10. Cookies and tracking
Lumiqa uses only a minimal set of cookies and similar technologies:
- Strictly necessary: session cookies set by Clerk for login persistence. These cannot be disabled and require no consent.
- Analytics (consent-based): Google Analytics 4 cookies (
_ga,_ga_*). Only set after you accept the cookie banner. You can withdraw consent at any time by clearing local storage or revoking via the banner. - Marketing cookies: a Meta Pixel may be active on public marketing pages (homepage, /blog, /docs) to measure ad performance. Activated only after consent.
- We do not use cross-site tracking or browser fingerprinting.
11. Security
We apply technical and organizational measures appropriate to the risk (GDPR Art. 32):
- TLS 1.2+ for all network traffic (HTTPS-only, HSTS enabled)
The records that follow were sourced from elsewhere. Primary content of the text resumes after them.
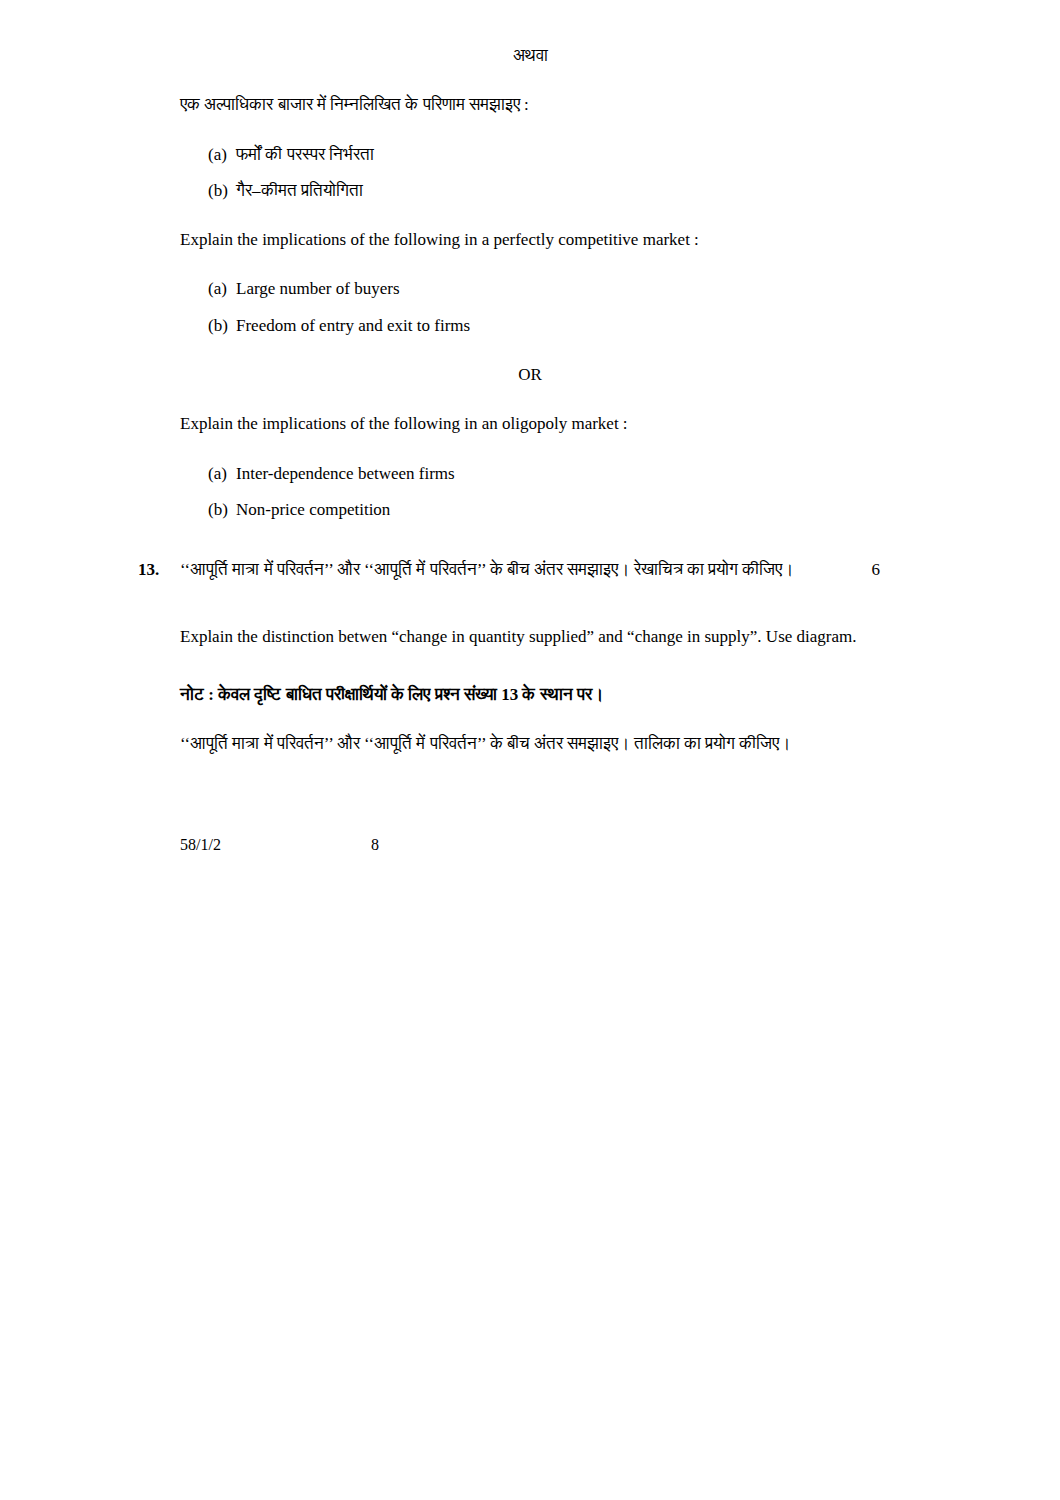अथवा
एक अल्पाधिकार बाजार में निम्नलिखित के परिणाम समझाइए :
(a) फर्मों की परस्पर निर्भरता
(b) गैर–कीमत प्रतियोगिता
Explain the implications of the following in a perfectly competitive market :
(a) Large number of buyers
(b) Freedom of entry and exit to firms
OR
Explain the implications of the following in an oligopoly market :
(a) Inter-dependence between firms
(b) Non-price competition
13. 6
‘‘आपूर्ति मात्रा में परिवर्तन’’ और ‘‘आपूर्ति में परिवर्तन’’ के बीच अंतर समझाइए। रेखाचित्र का प्रयोग कीजिए।
Explain the distinction betwen “change in quantity supplied” and “change in supply”. Use diagram.
नोट : केवल दृष्टि बाधित परीक्षार्थियों के लिए प्रश्न संख्या 13 के स्थान पर।
‘‘आपूर्ति मात्रा में परिवर्तन’’ और ‘‘आपूर्ति में परिवर्तन’’ के बीच अंतर समझाइए। तालिका का प्रयोग कीजिए।
58/1/2 8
- Encryption at rest for D1, KV, R2 (provider-managed encryption)
- OAuth tokens encrypted with workspace-scoped keys
- Principle of least privilege for staff access (only the owner of AB Tools has production access)
- Audit logging of administrative actions
- Regular dependency updates and security patches
- Backup snapshots with 30-day retention, then automatic purge
If we detect a personal data breach, we will notify the supervisory authority within 72 hours and affected users without undue delay, in accordance with Articles 33 and 34 GDPR.
12. Children
Lumiqa is not directed at children under 16. We do not knowingly collect personal data from minors. If you believe a child has registered an account, contact [email protected] and we will remove the account promptly.
13. Changes to this policy
We may update this policy to reflect changes in our services, legal requirements, or business practices. Material changes are announced via email to registered users at least 14 days in advance. The "Last updated" date at the top reflects the latest revision. Historical versions are available on request.
14. Contact
For any privacy-related question, request, or complaint:
- Email: [email protected]
- General contact: [email protected]
- Postal mail: AB Tools — Via M. Bertini 32, 55100 Lucca, Italy
We respond to every legitimate privacy request, even if you don't have an active account.